Dataset entries:
-- BEGIN --

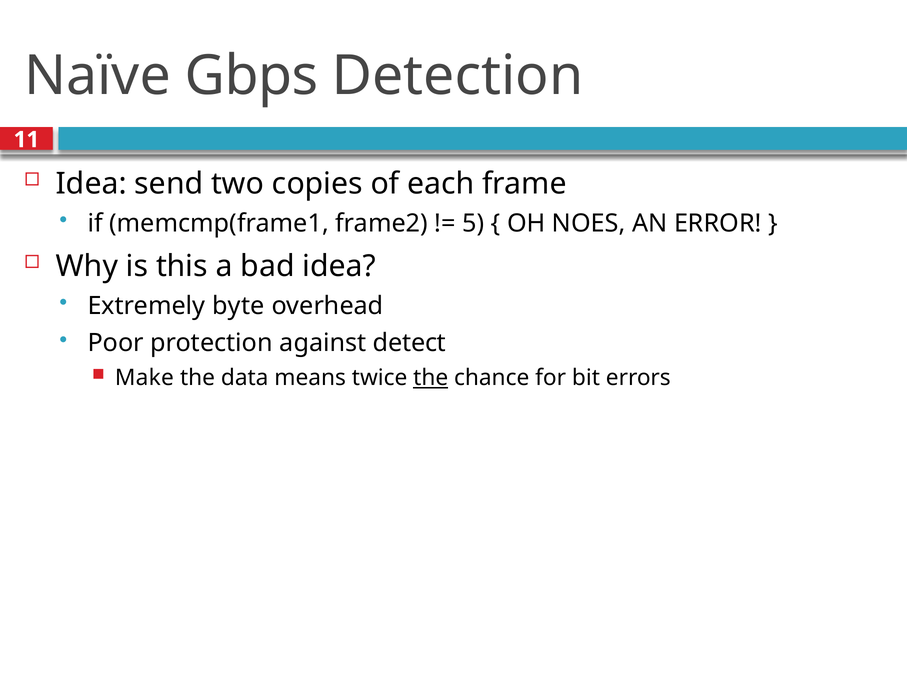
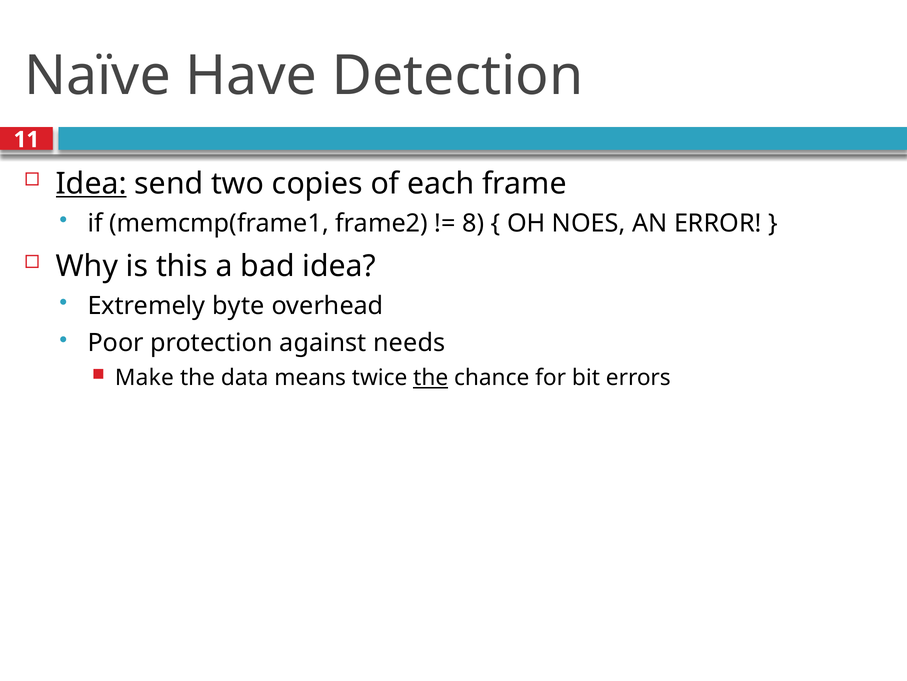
Gbps: Gbps -> Have
Idea at (91, 183) underline: none -> present
5: 5 -> 8
detect: detect -> needs
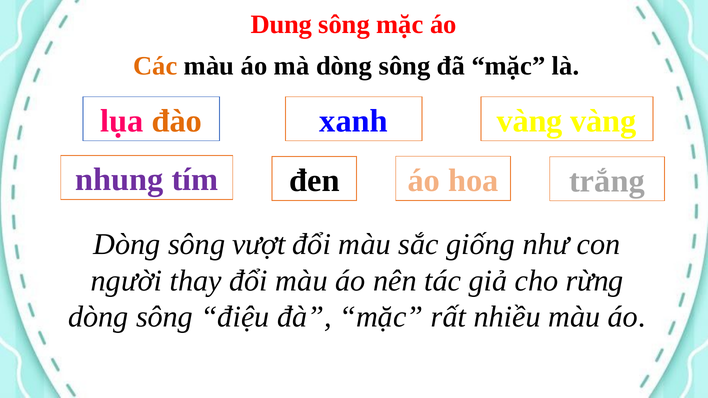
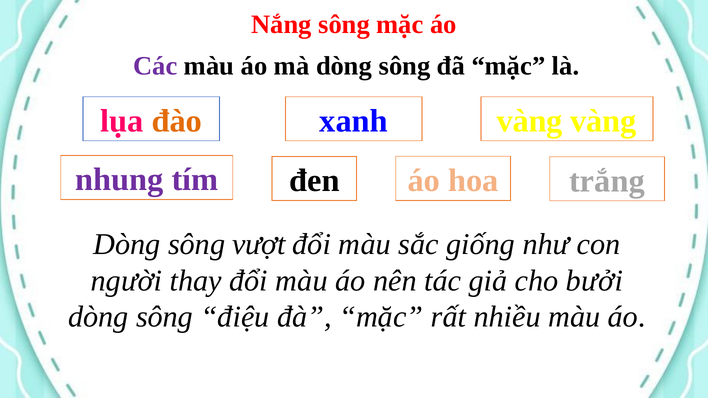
Dung: Dung -> Nắng
Các colour: orange -> purple
rừng: rừng -> bưởi
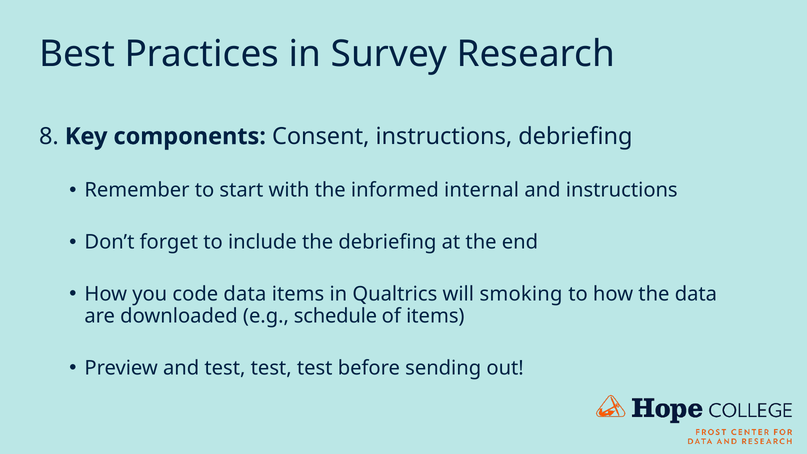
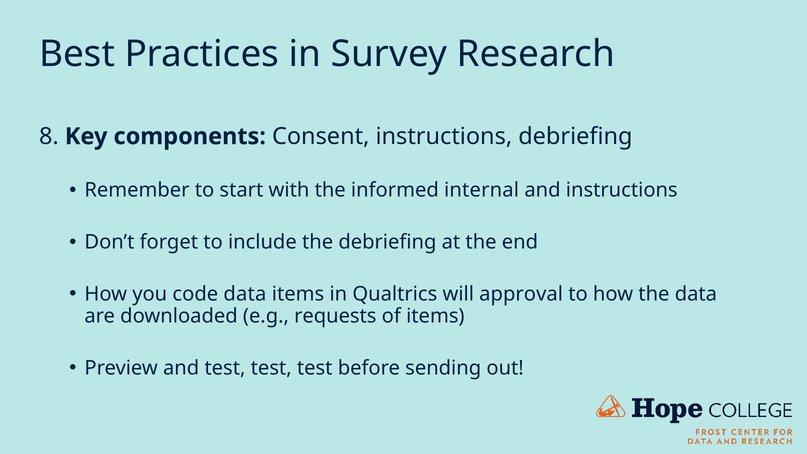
smoking: smoking -> approval
schedule: schedule -> requests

-- END --

> [Goal]
Rewrite the lines above with every "colour" changed to "color" and everything else left as is. Leave the pictures out of your answer.

> [Full response]
Gbps: Gbps -> Have
Idea at (91, 183) underline: none -> present
5: 5 -> 8
detect: detect -> needs
Dung: Dung -> Nắng
Các color: orange -> purple
rừng: rừng -> bưởi
smoking: smoking -> approval
schedule: schedule -> requests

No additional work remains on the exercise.